La Caisse Desjardins de Richelieu–Saint-Mathias se joint à l’aventure avec une contribution de 25 000 $. Toutefois, la loi sur l’instruction publique oblige à ce que les sous amassés par un tel comité transitent d’abord par la commission scolaire. Pour pouvoir gérer cet argent encore plus aisément, Claude Gauthier crée alors la Fondation Jeunesse Richelieu. Il bénéficie donc des conseils de Luc Lacourse, directeur de la Caisse à cette époque.

Les maires de la MRC de Rouville lui accordent également leur soutien à travers la subvention du Pacte rural. Il faut dire que le projet présenté par le groupe correspond à ce que le Pacte rural souhaite valoriser, soit la participation citoyenne dans les projets qui ont un impact social, économique et environnemental dans leur communauté. Avec cet appui, l’équipe a maintenant le vent dans les voiles.

Et si on allait plus loin encore?

Claude Gauthier et sa bande, qui compte de plus en plus de parents, de bénévoles et de partenaires, décident de donner un caractère national à cette initiative d’abord communautaire. Ils approchent l’astronaute Steven McLean pour un partenariat. Ainsi, comme celui-ci a déjà installé des panneaux solaires dans l’espace, pourquoi ne pas baptiser de son nom ceux qui seront installés au futur Centre d’interprétation des énergies renouvelables? Sans hésitation, l’astronaute accepte.

Enthousiaste, le comité approche d’autres sommités du monde de la science. Jean Lemire, Bernard Voyer, Laure Waridel et même David Suzuki se joignent au projet. La construction du futur Centre d’interprétation des énergies renouvelables (CIER) débute en novembre 2007, fort d’appuis un peu partout au pays.

Oui, le fondateur du CIER peut être fier!

Depuis mai 2009, le Centre accueille de nombreux élèves de l’école St-Joseph, mais aussi d’autres institutions. Le projet continue de recevoir des appuis de toutes sortes et ne cesse de se développer.

Sept mois après l’ouverture du CIER, Bertrand St-Arnaud, le député de Chambly, soulignait le dévouement et la détermination de Claude Gauthier en lui remettant avec fierté la Médaille de l’Assemblée nationale : « J’ai su que c’était un visionnaire la toute première fois que je l’ai rencontré en novembre 2008. Je crois qu’il y a trois mots pour définir Claude : leadership, vision et passion. C’est un homme qui avait des rêves et qui a pris les moyens pour les réaliser. Des gens comme ça, c’est très encourageant pour l’avenir du Québec », a alors déclaré monsieur St-Arnaud.

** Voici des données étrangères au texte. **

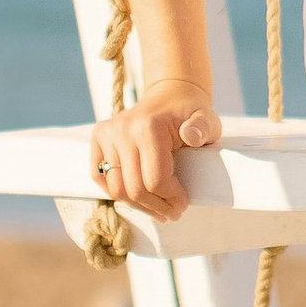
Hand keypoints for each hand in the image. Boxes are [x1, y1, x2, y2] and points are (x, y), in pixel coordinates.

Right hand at [90, 82, 221, 221]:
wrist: (170, 93)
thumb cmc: (190, 111)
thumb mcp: (206, 119)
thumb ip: (203, 128)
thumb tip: (192, 136)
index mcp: (148, 126)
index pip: (155, 180)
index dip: (171, 199)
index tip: (183, 204)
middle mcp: (123, 129)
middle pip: (134, 188)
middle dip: (156, 206)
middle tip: (172, 213)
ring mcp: (108, 133)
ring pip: (116, 188)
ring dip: (137, 205)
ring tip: (156, 209)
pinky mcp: (99, 137)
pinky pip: (100, 176)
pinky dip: (117, 192)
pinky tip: (136, 197)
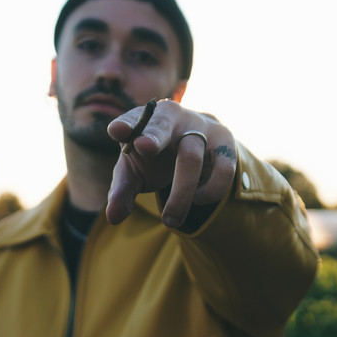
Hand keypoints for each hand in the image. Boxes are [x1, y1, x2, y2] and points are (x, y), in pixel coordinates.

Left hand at [106, 99, 236, 226]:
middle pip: (162, 127)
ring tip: (170, 221)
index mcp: (143, 119)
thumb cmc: (155, 157)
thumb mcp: (134, 172)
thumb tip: (113, 218)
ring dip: (181, 194)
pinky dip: (211, 190)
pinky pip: (223, 168)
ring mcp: (200, 126)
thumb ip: (122, 192)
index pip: (132, 119)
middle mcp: (171, 116)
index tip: (117, 131)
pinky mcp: (224, 140)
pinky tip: (198, 199)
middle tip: (143, 147)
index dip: (125, 125)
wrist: (193, 140)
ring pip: (192, 157)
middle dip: (153, 137)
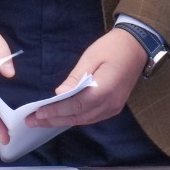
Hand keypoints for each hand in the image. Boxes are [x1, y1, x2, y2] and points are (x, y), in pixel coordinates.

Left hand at [24, 28, 147, 128]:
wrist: (137, 47)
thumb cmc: (112, 48)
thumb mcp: (91, 58)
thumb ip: (76, 78)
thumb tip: (59, 94)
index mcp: (105, 90)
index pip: (76, 106)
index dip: (56, 111)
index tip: (38, 114)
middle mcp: (110, 103)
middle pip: (79, 117)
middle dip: (54, 120)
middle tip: (31, 121)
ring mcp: (114, 107)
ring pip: (85, 120)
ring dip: (63, 121)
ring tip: (42, 121)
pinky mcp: (115, 106)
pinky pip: (92, 117)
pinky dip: (75, 118)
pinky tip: (62, 117)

Quant au médaillé d’honneur, s’il se dit extrêmement flatté de cette reconnaissance, il tient à partager cette médaille avec tous ceux qui ont travaillé au projet, les bénévoles, la communauté de Richelieu… et son épouse : « Vous savez, j’ai davantage agi comme chef d’orchestre dans la réalisation du CIER. Tout le monde a joué sa note. On n’a pas fait ça pour être reconnus, mais bien pour améliorer la qualité de vie et d’enseignement des jeunes. »

Le CIER illustre parfaitement le pouvoir que peut générer une communauté animée par un leader lorsqu’elle décide de se prendre en main pour régler un problème et aller plus loin encore. Défi relevé!

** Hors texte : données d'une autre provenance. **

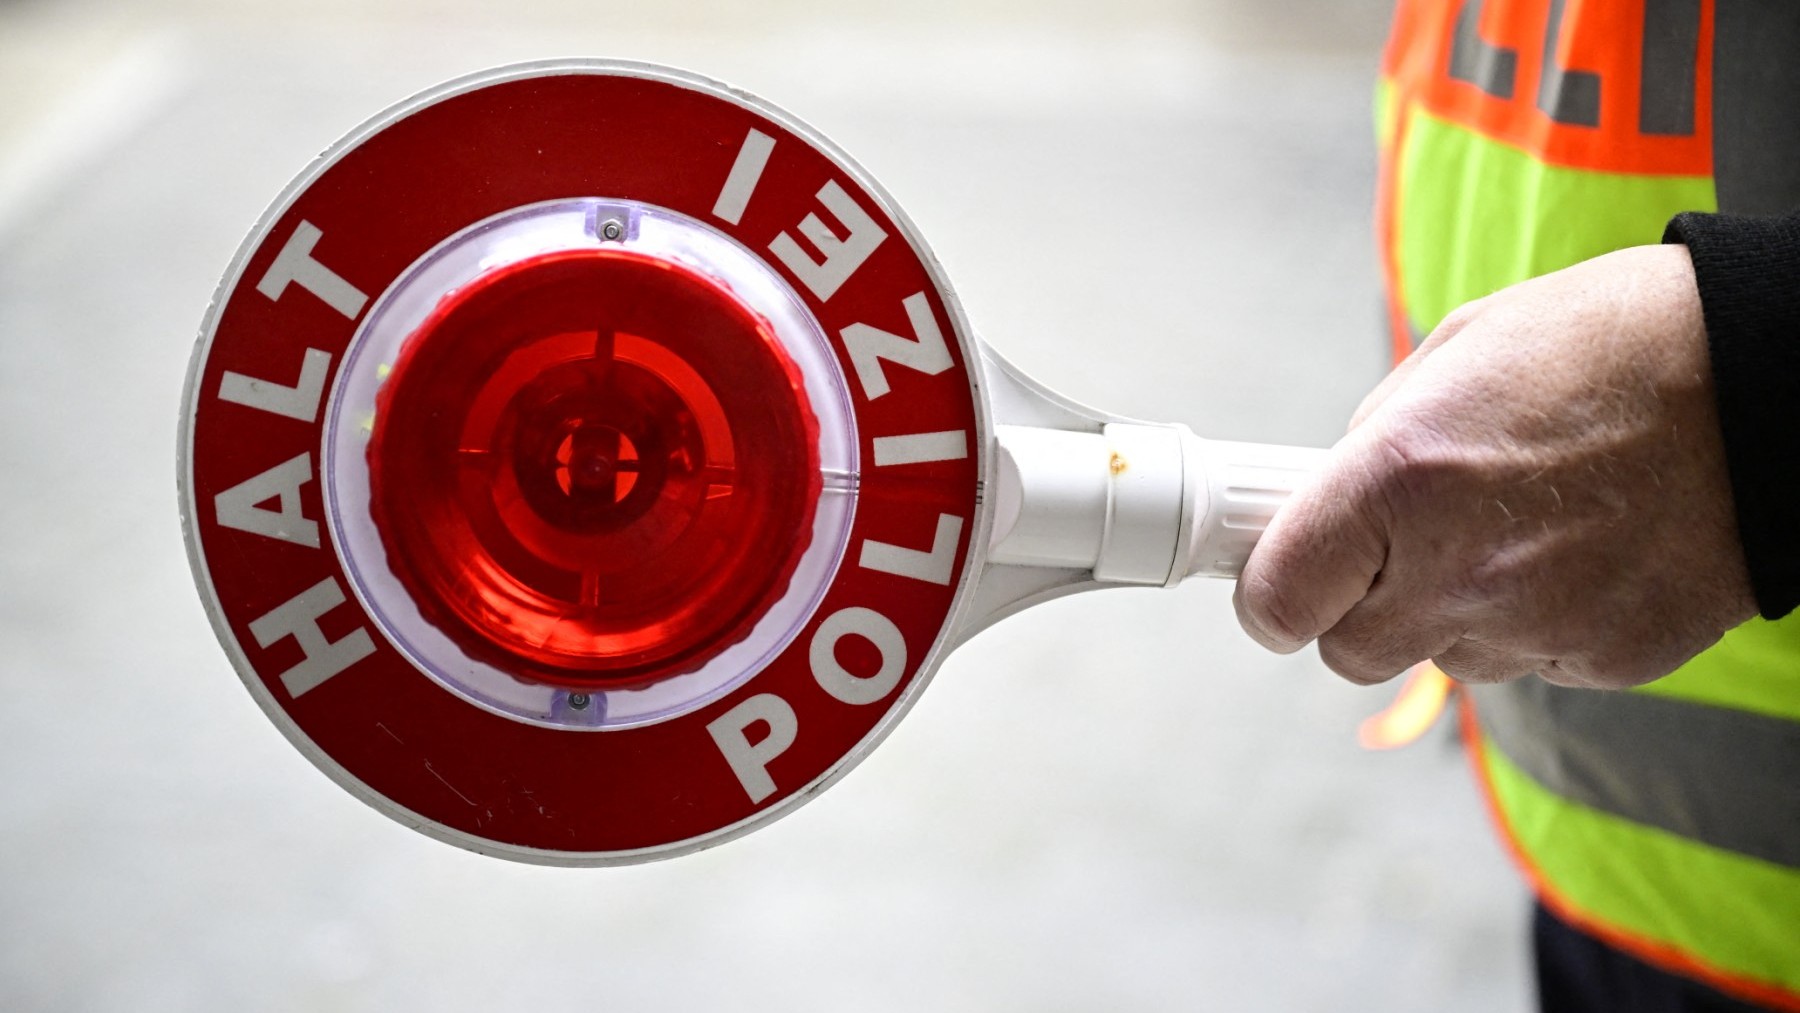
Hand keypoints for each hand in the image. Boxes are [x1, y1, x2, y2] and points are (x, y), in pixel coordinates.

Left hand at [1234, 244, 1755, 688]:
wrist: (1768, 383)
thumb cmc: (1612, 346)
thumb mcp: (1457, 355)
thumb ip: (1375, 441)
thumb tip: (1330, 500)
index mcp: (1400, 481)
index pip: (1277, 599)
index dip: (1268, 594)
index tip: (1276, 581)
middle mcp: (1458, 570)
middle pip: (1348, 651)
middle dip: (1356, 606)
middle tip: (1398, 549)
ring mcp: (1535, 625)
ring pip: (1441, 659)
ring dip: (1451, 613)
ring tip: (1516, 527)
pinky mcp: (1603, 658)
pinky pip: (1527, 662)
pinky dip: (1532, 622)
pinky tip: (1574, 551)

3 réponses à “Claude Gauthier, ou comment dynamiser sa communauté par un projet éducatif”

  1. 13 mars 2011 à 13:08

    Très bel article qui rend hommage à un gars dévoué qui pense à la communauté avant ses intérêts personnels. Je suis l’un de ces bénévoles qui a participé au projet dans les toutes premières phases, et qui joue sa note une fois de temps en temps encore aujourd’hui. Longue vie au CIER!